| Problem description |
Below are records. Copy every line with "defined" in it.

| Material provided |
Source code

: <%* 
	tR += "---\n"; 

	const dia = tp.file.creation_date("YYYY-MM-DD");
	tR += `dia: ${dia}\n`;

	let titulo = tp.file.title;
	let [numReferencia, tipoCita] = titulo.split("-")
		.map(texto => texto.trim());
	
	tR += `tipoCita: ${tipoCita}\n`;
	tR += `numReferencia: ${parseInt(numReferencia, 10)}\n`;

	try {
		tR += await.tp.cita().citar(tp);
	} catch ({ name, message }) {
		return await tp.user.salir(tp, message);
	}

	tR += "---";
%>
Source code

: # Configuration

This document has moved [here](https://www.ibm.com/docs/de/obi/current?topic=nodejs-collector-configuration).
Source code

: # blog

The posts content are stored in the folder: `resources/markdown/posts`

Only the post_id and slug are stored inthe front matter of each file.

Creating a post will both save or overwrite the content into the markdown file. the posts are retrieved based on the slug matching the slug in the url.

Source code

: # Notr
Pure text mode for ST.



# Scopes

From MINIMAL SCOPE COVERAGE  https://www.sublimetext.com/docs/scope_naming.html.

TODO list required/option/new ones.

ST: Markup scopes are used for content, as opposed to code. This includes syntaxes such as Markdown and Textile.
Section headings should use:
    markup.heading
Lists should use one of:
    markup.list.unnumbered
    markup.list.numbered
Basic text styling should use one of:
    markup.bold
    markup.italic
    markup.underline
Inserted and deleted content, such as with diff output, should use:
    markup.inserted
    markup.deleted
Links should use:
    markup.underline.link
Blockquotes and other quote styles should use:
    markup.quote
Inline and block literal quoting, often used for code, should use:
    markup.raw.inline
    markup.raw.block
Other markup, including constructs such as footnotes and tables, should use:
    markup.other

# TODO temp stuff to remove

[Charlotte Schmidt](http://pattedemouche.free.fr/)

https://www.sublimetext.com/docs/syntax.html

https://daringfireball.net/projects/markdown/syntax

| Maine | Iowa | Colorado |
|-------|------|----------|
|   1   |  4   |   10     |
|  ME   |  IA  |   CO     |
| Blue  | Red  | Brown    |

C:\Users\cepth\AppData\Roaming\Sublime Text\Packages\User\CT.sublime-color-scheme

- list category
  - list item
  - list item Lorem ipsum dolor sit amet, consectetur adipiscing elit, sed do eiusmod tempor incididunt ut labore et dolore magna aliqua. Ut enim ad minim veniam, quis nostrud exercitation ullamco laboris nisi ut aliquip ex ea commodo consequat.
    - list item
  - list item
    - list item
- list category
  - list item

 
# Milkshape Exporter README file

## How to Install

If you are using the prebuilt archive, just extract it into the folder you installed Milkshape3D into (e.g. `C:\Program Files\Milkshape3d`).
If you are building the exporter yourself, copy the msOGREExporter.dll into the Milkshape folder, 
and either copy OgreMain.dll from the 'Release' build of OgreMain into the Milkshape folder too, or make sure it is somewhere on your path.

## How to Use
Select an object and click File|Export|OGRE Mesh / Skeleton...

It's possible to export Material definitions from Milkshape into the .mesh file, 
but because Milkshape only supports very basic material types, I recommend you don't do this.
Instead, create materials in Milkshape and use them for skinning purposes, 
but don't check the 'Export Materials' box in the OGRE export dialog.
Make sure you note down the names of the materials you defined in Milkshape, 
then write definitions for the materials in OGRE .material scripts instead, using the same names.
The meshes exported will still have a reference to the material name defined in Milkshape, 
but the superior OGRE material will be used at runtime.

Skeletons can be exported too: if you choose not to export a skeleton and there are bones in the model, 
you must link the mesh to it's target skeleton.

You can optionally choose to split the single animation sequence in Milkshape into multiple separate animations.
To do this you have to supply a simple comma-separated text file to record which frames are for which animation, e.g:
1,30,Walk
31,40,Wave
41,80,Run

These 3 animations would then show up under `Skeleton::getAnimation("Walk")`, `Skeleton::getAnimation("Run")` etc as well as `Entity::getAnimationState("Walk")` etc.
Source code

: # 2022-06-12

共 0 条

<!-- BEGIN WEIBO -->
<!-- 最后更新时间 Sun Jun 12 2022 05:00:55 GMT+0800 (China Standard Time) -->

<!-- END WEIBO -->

| Task response |
Make sure you note down the names of the materials you defined in Milkshape, 
The meshes exported will still have a reference to the material name defined in Milkshape, 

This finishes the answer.